====== Exercise data ======

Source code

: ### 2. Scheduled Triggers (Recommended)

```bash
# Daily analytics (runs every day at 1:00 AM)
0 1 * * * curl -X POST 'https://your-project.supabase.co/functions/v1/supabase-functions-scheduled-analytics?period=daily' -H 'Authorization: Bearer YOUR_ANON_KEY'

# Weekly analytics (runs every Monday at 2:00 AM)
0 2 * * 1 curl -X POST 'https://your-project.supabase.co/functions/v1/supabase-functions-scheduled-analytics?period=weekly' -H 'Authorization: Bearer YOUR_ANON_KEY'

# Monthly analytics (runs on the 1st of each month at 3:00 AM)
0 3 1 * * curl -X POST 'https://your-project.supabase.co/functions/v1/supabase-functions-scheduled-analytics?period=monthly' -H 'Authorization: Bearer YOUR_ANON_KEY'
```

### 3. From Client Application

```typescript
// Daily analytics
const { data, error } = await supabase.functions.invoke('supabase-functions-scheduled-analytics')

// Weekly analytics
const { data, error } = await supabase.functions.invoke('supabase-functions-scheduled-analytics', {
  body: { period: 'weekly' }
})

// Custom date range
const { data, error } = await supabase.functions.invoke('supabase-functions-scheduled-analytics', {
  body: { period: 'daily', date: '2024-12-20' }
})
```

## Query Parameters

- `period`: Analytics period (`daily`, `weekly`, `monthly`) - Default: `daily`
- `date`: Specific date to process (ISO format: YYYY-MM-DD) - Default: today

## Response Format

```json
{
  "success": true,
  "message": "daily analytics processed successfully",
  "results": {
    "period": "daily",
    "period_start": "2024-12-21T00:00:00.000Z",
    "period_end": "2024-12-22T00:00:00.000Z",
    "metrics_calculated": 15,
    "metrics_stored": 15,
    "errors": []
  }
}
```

======

## What you are asked to do
Your task is to write out, exactly, the line that holds "### 3. From Client Application" and every line after it until the records end.

## Response
### 3. From Client Application

```typescript
// Daily analytics
const { data, error } = await supabase.functions.invoke('supabase-functions-scheduled-analytics')

// Weekly analytics
const { data, error } = await supabase.functions.invoke('supabase-functions-scheduled-analytics', {
  body: { period: 'weekly' }
})

// Custom date range
const { data, error } = await supabase.functions.invoke('supabase-functions-scheduled-analytics', {
  body: { period: 'daily', date: '2024-12-20' }
})
```

## Query Parameters

- `period`: Analytics period (`daily`, `weekly`, `monthly`) - Default: `daily`
- `date`: Specific date to process (ISO format: YYYY-MM-DD) - Default: today

## Response Format

```json
{
  "success": true,
  "message": "daily analytics processed successfully",
  "results": {
    "period": "daily",
    "period_start": "2024-12-21T00:00:00.000Z",
    "period_end": "2024-12-22T00:00:00.000Z",
    "metrics_calculated": 15,
    "metrics_stored": 15,
    "errors": []
  }
}
```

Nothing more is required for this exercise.